## Given information
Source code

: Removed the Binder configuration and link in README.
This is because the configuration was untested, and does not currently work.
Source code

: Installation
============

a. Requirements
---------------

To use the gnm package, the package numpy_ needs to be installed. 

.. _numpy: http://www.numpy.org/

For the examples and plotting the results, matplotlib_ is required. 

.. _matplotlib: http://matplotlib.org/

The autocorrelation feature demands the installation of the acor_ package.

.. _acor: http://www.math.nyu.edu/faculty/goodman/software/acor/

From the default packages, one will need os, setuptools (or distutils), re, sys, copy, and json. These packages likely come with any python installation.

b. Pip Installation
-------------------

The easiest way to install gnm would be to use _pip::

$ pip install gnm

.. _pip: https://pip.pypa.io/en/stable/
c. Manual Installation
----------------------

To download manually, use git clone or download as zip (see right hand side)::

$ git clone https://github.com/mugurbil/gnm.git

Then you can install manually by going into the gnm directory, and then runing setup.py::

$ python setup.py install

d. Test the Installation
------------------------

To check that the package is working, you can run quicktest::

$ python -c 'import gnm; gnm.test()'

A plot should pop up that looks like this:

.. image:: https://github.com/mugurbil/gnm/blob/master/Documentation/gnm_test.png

## Problem statement
Across the data, tally the lines containing "that" and give back the number alone.

## Problem solution
2